Stored data entries
====================

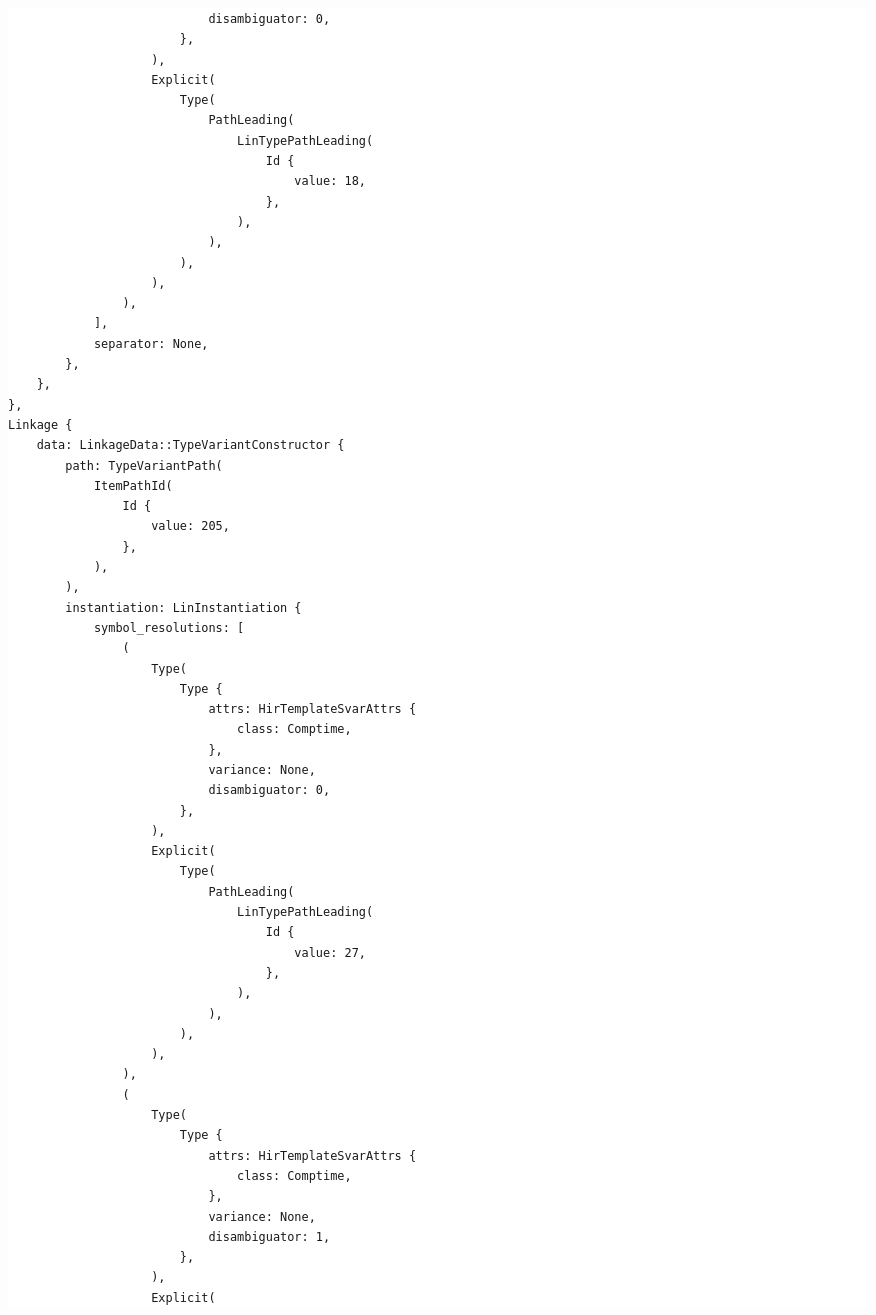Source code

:                                 disambiguator: 0,
                            },
                        ),
                        Explicit(
                            Type(
                                PathLeading(
                                    LinTypePathLeading(
                                        Id {
                                            value: 18,
                                        },
                                    ),
                                ),
                            ),
                        ),
                    ),
                ],
                separator: None,
            },
        },
    },
    Linkage {
        data: LinkageData::TypeVariantConstructor {
            path: TypeVariantPath(
                ItemPathId(
                    Id {
                        value: 205,
                    },
                ),
            ),
            instantiation: LinInstantiation {
                symbol_resolutions: [
                    (
                        Type(
                            Type {
                                attrs: HirTemplateSvarAttrs {
                                    class: Comptime,
                                },
                                variance: None,
                                disambiguator: 0,
                            },
                        ),
                        Explicit(
                            Type(
                                PathLeading(
                                    LinTypePathLeading(
                                        Id {
                                            value: 27,
                                        },
                                    ),
                                ),
                            ),
                        ),
                    ),
                    (
                        Type(
                            Type {
                                attrs: HirTemplateSvarAttrs {
                                    class: Comptime,
                                },
                                variance: None,
                                disambiguator: 1,
                            },
                        ),
                        Explicit(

====================

**Exercise instructions:**
Give the data again word for word, without images.

**Output for this task:**
Source code

:                                 disambiguator: 0,
                            },
                        ),
                        Explicit(
                            Type(
                                PathLeading(
                                    LinTypePathLeading(
                                        Id {
                                            value: 18,
                                        },
                                    ),
                                ),
                            ),
                        ),
                    ),
                ],
                separator: None,
            },
        },
    },
    Linkage {
        data: LinkageData::TypeVariantConstructor {
            path: TypeVariantPath(
                ItemPathId(
                    Id {
                        value: 205,
                    },
                ),
            ),
            instantiation: LinInstantiation {
                symbol_resolutions: [
                    (
                        Type(
                            Type {
                                attrs: HirTemplateSvarAttrs {
                                    class: Comptime,
                                },
                                variance: None,
                                disambiguator: 0,
                            },
                        ),
                        Explicit(
                            Type(
                                PathLeading(
                                    LinTypePathLeading(
                                        Id {
                                            value: 27,
                                        },
                                    ),
                                ),
                            ),
                        ),
                    ),
                    (
                        Type(
                            Type {
                                attrs: HirTemplateSvarAttrs {
                                    class: Comptime,
                                },
                                variance: None,
                                disambiguator: 1,
                            },
                        ),
                        Explicit(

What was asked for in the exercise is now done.